Brief: Repeat each entry word for word.

Data for the task:
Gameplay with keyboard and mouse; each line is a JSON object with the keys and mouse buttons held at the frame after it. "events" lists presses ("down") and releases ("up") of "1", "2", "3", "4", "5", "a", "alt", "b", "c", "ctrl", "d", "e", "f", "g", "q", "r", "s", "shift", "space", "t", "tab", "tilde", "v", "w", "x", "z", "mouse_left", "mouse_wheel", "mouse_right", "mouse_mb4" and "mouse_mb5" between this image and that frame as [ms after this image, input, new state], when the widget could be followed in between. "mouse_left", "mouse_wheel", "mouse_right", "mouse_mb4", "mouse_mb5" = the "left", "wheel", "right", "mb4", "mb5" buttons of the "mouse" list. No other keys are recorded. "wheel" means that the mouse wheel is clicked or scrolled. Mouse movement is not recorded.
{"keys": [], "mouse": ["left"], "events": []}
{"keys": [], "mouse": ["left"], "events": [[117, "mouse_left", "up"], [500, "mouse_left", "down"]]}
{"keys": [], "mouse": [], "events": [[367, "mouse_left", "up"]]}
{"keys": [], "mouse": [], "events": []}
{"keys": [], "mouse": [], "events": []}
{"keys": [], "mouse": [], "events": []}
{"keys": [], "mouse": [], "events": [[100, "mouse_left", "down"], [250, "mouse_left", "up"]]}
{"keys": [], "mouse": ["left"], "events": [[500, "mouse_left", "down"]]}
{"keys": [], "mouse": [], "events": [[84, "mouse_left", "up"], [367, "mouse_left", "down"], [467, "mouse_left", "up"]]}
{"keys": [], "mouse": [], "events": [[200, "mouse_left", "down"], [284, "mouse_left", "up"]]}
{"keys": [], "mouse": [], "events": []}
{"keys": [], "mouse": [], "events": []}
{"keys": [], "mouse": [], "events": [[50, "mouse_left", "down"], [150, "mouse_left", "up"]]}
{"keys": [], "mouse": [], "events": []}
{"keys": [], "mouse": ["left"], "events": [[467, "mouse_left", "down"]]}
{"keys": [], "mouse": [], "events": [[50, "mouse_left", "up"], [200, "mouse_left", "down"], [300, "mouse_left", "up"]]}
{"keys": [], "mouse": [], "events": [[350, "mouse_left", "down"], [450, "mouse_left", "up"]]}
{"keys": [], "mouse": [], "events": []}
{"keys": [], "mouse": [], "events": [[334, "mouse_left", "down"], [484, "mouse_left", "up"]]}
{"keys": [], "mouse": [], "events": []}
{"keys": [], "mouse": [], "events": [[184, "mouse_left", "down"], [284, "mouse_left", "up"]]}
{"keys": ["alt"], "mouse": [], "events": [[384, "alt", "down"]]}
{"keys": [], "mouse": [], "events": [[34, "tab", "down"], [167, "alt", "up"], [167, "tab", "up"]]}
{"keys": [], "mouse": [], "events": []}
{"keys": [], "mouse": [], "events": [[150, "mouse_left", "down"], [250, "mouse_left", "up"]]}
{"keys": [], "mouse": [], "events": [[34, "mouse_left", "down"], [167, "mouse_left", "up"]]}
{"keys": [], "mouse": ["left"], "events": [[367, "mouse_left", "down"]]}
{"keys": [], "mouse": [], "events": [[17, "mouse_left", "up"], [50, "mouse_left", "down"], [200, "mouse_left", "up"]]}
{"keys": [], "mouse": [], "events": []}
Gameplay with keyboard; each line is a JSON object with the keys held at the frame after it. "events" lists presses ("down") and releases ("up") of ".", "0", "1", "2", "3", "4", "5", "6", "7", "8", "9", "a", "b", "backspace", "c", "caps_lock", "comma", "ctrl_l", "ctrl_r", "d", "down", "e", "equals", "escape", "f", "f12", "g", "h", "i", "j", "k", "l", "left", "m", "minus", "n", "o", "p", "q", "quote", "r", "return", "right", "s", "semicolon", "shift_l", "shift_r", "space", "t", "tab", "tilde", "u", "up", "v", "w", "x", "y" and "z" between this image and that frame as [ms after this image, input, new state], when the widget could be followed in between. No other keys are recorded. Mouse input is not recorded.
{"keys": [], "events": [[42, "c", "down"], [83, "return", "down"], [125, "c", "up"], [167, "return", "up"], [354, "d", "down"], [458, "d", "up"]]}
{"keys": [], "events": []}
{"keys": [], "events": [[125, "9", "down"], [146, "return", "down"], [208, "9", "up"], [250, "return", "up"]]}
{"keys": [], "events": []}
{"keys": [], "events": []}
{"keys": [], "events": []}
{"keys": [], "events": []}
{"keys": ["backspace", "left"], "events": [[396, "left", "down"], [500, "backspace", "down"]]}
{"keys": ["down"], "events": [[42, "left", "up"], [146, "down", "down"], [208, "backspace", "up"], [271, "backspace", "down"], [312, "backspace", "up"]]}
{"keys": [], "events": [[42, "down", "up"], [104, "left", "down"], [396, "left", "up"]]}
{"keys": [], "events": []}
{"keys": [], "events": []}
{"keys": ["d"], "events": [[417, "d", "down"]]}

Output for this task:
Gameplay with keyboard and mouse; each line is a JSON object with the keys and mouse buttons held at the frame after it. "events" lists presses ("down") and releases ("up") of "1", "2", "3", "4", "5", "a", "alt", "b", "c", "ctrl", "d", "e", "f", "g", "q", "r", "s", "shift", "space", "t", "tab", "tilde", "v", "w", "x", "z", "mouse_left", "mouse_wheel", "mouse_right", "mouse_mb4" and "mouse_mb5" between this image and that frame as [ms after this image, input, new state], when the widget could be followed in between. "mouse_left", "mouse_wheel", "mouse_right", "mouse_mb4", "mouse_mb5" = the "left", "wheel", "right", "mb4", "mb5" buttons of the "mouse" list. No other keys are recorded. "wheel" means that the mouse wheel is clicked or scrolled. Mouse movement is not recorded.
{"keys": [], "mouse": ["left"], "events": []}
{"keys": [], "mouse": ["left"], "events": [[117, "mouse_left", "up"], [500, "mouse_left", "down"]]}
{"keys": [], "mouse": [], "events": [[367, "mouse_left", "up"]]}
{"keys": [], "mouse": [], "events": []}
{"keys": [], "mouse": [], "events": []}
{"keys": [], "mouse": [], "events": []}
{"keys": [], "mouse": [], "events": [[100, "mouse_left", "down"], [250, "mouse_left", "up"]]}
{"keys": [], "mouse": ["left"], "events": [[500, "mouse_left", "down"]]}
{"keys": [], "mouse": [], "events": [[84, "mouse_left", "up"], [367, "mouse_left", "down"], [467, "mouse_left", "up"]]}
{"keys": [], "mouse": [], "events": [[200, "mouse_left", "down"], [284, "mouse_left", "up"]]}
{"keys": [], "mouse": [], "events": []}
{"keys": [], "mouse": [], "events": []}
{"keys": [], "mouse": [], "events": [[50, "mouse_left", "down"], [150, "mouse_left", "up"]]}
{"keys": [], "mouse": [], "events": []}
{"keys": [], "mouse": ["left"], "events": [[467, "mouse_left", "down"]]}
{"keys": [], "mouse": [], "events": [[50, "mouse_left", "up"], [200, "mouse_left", "down"], [300, "mouse_left", "up"]]}
{"keys": [], "mouse": [], "events": [[350, "mouse_left", "down"], [450, "mouse_left", "up"]]}
{"keys": [], "mouse": [], "events": []}
{"keys": [], "mouse": [], "events": [[334, "mouse_left", "down"], [484, "mouse_left", "up"]]}
{"keys": [], "mouse": [], "events": []}
{"keys": [], "mouse": [], "events": [[184, "mouse_left", "down"], [284, "mouse_left", "up"]]}
{"keys": ["alt"], "mouse": [], "events": [[384, "alt", "down"]]}
{"keys": [], "mouse": [], "events": [[34, "tab", "down"], [167, "alt", "up"], [167, "tab", "up"]]}
{"keys": [], "mouse": [], "events": []}
{"keys": [], "mouse": [], "events": [[150, "mouse_left", "down"], [250, "mouse_left", "up"]]}
{"keys": [], "mouse": [], "events": [[34, "mouse_left", "down"], [167, "mouse_left", "up"]]}
{"keys": [], "mouse": ["left"], "events": [[367, "mouse_left", "down"]]}
{"keys": [], "mouse": [], "events": [[17, "mouse_left", "up"], [50, "mouse_left", "down"], [200, "mouse_left", "up"]]}
{"keys": [], "mouse": [], "events": []}
Gameplay with keyboard; each line is a JSON object with the keys held at the frame after it. "events" lists presses ("down") and releases ("up") of ".", "0", "1", "2", "3", "4", "5", "6", "7", "8", "9", "a", "b", "backspace", "c", "caps_lock", "comma", "ctrl_l", "ctrl_r", "d", "down", "e", "equals", "escape", "f", "f12", "g", "h", "i", "j", "k", "l", "left", "m", "minus", "n", "o", "p", "q", "quote", "r", "return", "right", "s", "semicolon", "shift_l", "shift_r", "space", "t", "tab", "tilde", "u", "up", "v", "w", "x", "y" and "z" between this image and that frame as [ms after this image, input, new state], when the widget could be followed in between. No other keys are recorded. Mouse input is not recorded.
{"keys": [], "events": [[42, "c", "down"], [83, "return", "down"], [125, "c", "up"], [167, "return", "up"], [354, "d", "down"], [458, "d", "up"]]}
{"keys": [], "events": []}
{"keys": [], "events": [[125, "9", "down"], [146, "return", "down"], [208, "9", "up"], [250, "return", "up"]]}
{"keys": [], "events": []}
{"keys": [], "events": []}
{"keys": [], "events": []}
{"keys": [], "events": []}
{"keys": ["backspace", "left"], "events": [[396, "left", "down"], [500, "backspace", "down"]]}
{"keys": ["down"], "events": [[42, "left", "up"], [146, "down", "down"], [208, "backspace", "up"], [271, "backspace", "down"], [312, "backspace", "up"]]}
{"keys": [], "events": [[42, "down", "up"], [104, "left", "down"], [396, "left", "up"]]}
{"keys": [], "events": []}
{"keys": [], "events": []}
{"keys": ["d"], "events": [[417, "d", "down"]]}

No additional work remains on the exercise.